Komoditi tanaman kayu dan
kapulaga memberikan hasil lebih besar jika dibandingkan dengan komoditi tanaman
kayu dengan kopi tetapi secara umum masyarakat ada kecenderungan lebih banyak
memilih pola tanaman kayu dan kopi karena faktor kegiatan pemeliharaan yang
mudah dilaksanakan, kepastian pasar dan aspek nilai konservasi terhadap
penyerapan air.
IV. Kesimpulan
Hutan rakyat di Desa Sukorejo Kecamatan Mojotengah
Kab. Wonosobo merupakan hutan rakyat swadaya yang telah dibudidayakan sejak
lama. Pengetahuan dan pengalaman budidaya hutan rakyat yang sudah berjalan
cukup lama memberikan dampak terhadap pola budidaya hutan rakyat yaitu
munculnya keragaman jenis tanaman pengisi terhadap tanaman pokok yang
didominasi oleh albasia. Variasi tanaman pengisi itu dapat dikelompokan menjadi
4 pola yaitu; 1). Pola tanaman kayu, kapulaga, 2) tanaman kayu kopi, 3) tanaman
kayu singkong dan 4) tanaman kayu, kopi dan kapulaga.

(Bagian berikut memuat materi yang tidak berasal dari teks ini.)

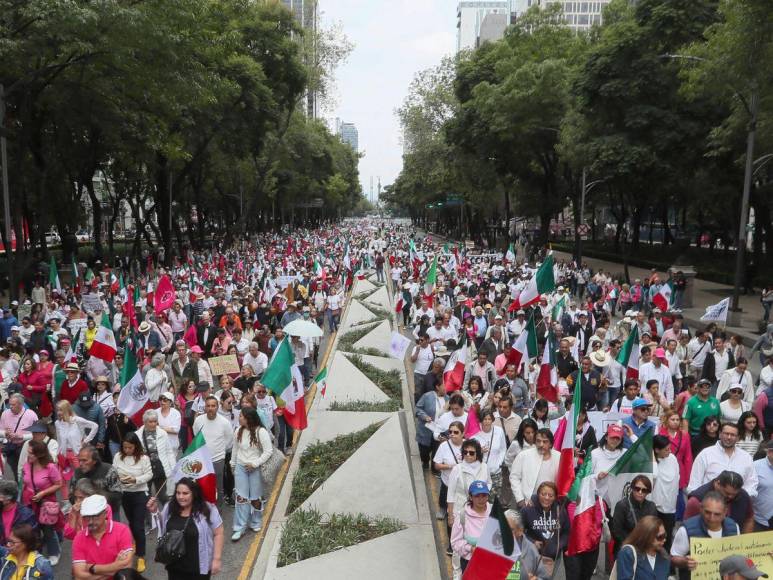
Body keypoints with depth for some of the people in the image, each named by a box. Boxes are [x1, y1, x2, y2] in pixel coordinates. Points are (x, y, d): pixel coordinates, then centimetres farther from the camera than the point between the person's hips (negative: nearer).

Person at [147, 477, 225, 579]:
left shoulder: (208, 509, -16)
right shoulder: (170, 507, -1)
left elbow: (218, 534, -10)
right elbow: (161, 527, 15)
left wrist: (217, 559, -12)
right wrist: (155, 511, -2)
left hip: (199, 567, -4)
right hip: (174, 566, 4)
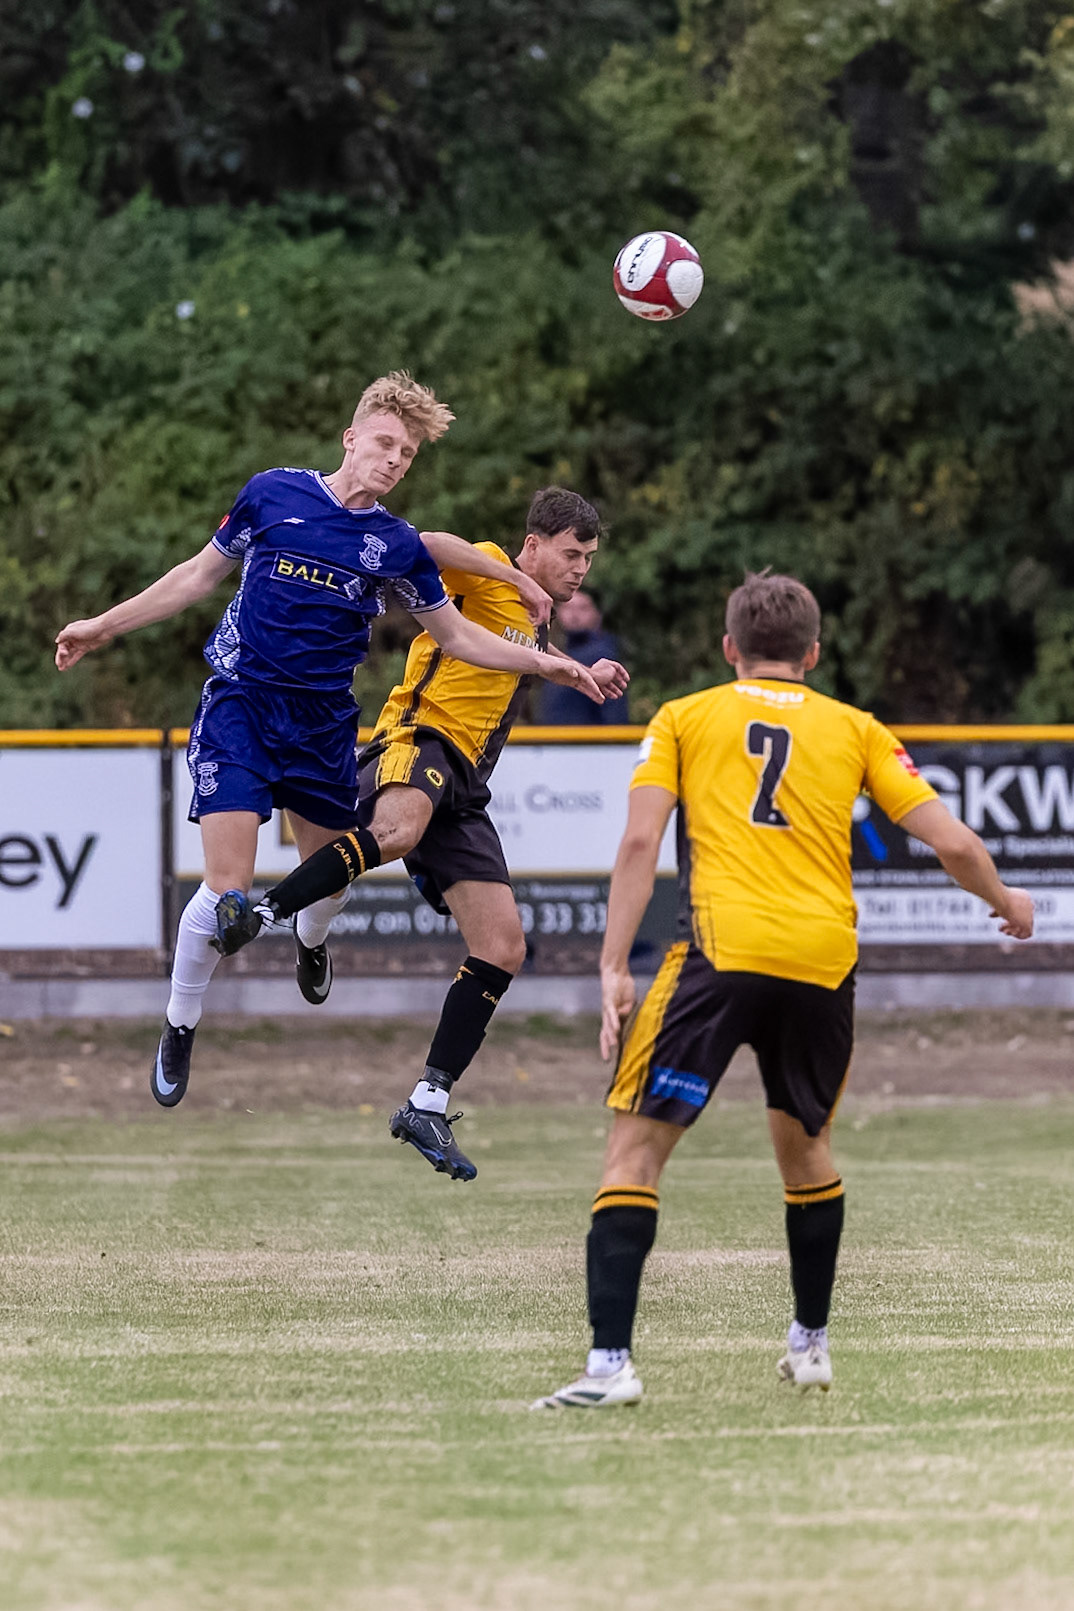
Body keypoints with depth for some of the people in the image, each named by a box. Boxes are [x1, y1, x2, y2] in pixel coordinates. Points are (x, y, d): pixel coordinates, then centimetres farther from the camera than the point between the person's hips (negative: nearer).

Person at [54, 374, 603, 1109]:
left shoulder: (397, 545, 0)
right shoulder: (272, 494, -4)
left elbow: (458, 635, 11)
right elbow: (201, 574, 8)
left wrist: (546, 662, 3)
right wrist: (105, 625, 12)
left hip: (324, 723, 3)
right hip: (240, 709, -3)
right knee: (227, 887, -14)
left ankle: (308, 939, 51)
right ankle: (180, 1027, 7)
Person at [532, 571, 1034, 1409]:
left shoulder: (683, 719, 14)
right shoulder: (855, 729, 18)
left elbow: (641, 843, 1)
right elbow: (952, 842, 13)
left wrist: (615, 968, 0)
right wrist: (1004, 901, 32)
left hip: (723, 952, -3)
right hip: (825, 961, 3)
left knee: (636, 1145, 0)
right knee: (805, 1143, 26)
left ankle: (611, 1363, -13)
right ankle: (811, 1343, 34)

Dari 4 pola itu kontribusi terbesar terhadap
pendapatan petani diperoleh dari pola tanaman kayu, kopi dan kapulaga sebesar
Rp. 7.924.440,-/ha/th dan terendah dari pola tanaman kayu singkong yang
memberikan hasil sebesar Rp. 4.524.440,-/ha/th.